Posted on Wednesday, June 10, 2015 by STUART PARKERSON, Global Sales

StackIQ is now offering an open source version of Stacki (short for “Stack Installer”), a Linux server provisioning tool. StackIQ initiated the open source project with the goal of providing systems administrators with a tool to install Linux at high speed. Stacki is a streamlined version of the base installer from StackIQ’s flagship product StackIQ Boss.

Stacki comes with bare metal-to-functional-server installation and ties into an organization’s systems management and configuration tools. Stacki also comes with a set of extensibility features that help administrators customize installs for deploying special-purpose servers. 

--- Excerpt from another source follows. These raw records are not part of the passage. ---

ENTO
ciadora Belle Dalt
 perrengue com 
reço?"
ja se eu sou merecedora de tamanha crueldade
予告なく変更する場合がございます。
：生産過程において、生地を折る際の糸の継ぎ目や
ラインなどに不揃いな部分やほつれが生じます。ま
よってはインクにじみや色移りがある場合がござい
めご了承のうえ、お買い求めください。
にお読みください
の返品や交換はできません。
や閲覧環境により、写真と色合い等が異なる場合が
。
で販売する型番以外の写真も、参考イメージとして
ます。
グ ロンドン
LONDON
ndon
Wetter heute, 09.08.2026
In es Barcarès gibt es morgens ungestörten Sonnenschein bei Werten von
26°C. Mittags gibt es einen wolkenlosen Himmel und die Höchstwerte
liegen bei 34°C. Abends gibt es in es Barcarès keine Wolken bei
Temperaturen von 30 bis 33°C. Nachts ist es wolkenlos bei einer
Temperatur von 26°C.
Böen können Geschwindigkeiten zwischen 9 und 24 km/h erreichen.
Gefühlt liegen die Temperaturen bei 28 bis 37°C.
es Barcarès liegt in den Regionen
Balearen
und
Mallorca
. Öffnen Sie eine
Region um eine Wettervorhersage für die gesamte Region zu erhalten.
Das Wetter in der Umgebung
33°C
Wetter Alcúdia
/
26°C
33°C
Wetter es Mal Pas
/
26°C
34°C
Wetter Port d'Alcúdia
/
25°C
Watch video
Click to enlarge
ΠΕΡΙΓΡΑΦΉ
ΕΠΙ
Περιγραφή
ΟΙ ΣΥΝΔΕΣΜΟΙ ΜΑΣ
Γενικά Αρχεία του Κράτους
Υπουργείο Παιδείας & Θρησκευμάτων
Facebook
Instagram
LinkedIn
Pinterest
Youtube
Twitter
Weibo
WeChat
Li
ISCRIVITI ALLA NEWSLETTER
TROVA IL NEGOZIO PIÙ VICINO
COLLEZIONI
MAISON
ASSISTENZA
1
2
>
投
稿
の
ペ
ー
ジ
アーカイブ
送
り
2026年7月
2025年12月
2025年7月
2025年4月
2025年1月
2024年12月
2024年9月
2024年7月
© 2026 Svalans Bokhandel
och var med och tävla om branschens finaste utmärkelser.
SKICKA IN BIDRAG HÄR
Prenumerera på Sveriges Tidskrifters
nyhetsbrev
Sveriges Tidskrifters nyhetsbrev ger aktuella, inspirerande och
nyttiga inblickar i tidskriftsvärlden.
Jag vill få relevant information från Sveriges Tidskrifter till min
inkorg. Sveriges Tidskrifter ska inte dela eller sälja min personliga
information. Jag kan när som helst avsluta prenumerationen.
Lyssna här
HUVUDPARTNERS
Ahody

The installer is designed to take any bare physical or virtual machine, and turn it into a working Linux server on your network. You can customize RAID configuration, networking, partitioning, and more. It also has hooks to make it work within your Ops environment – whether you want to use Chef, or Puppet, or bash scripts, or whatever to customize your install, Stacki will let you use the tools you already have. 

StackIQ released Stacki with only the base Linux server defined, but at release they have a how-to document explaining one way to add the installation and configuration of your apps to the server install. More how-to documentation is coming, offering other options and paths to getting apps installed and configured with the OS to speed time to deliver working servers.

Stacki is a parameterized installer that takes definitions, RPMS, etc. that are assembled at install time to deliver the options (like hostname or RAID config) you’ve set for your server on the hardware the server presents to the installer. It’s fast and is designed to do as much as possible in parallel, meaning no waiting around for one before starting the next.

Stacki is a parallel, package-based installer for Red Hat Enterprise Linux and its derivatives such as CentOS, Oracle Linux, and Scientific Linux. Stacki highlights include:

- Full service DNS/DHCP server available from the Stacki host on first boot
- Installations via PXE, using automatically configured TFTP
- Parallel execution so all commands issued in Stacki can be run simultaneously on multiple machines
- Host-level network configuration
- Manage multiple distributions: so installations can be customized (g., Dev, Test, Prod)
- Host assignment or discovery by telling Stacki what hosts to use, or tell it to grab the next machine to boot on a subnet
- Partition configuration allows the ability to set your partitions up how you want them, or let Stacki run with defaults
- With Storage Controller Configuration Stacki will configure hardware RAID arrays with a default setting or you can provide Stacki with detailed RAID array configuration information
- Parameterized installs so there are no “golden images” to track

Currently over a million Linux server nodes are under management by StackIQ Boss and its open source sibling the Rocks Cluster Distribution (Stacki and StackIQ Boss include software developed by the Rocks Cluster Group at the San Diego Supercomputer Center at the University of California, San Diego, and its contributors). Over 150 enterprises, service providers, and research universities use StackIQ Boss to fully automate scale-out clustered servers. Pre-built application configuration packs for StackIQ Boss (called Pallets) automate some of the largest enterprise Hadoop initiatives in the world.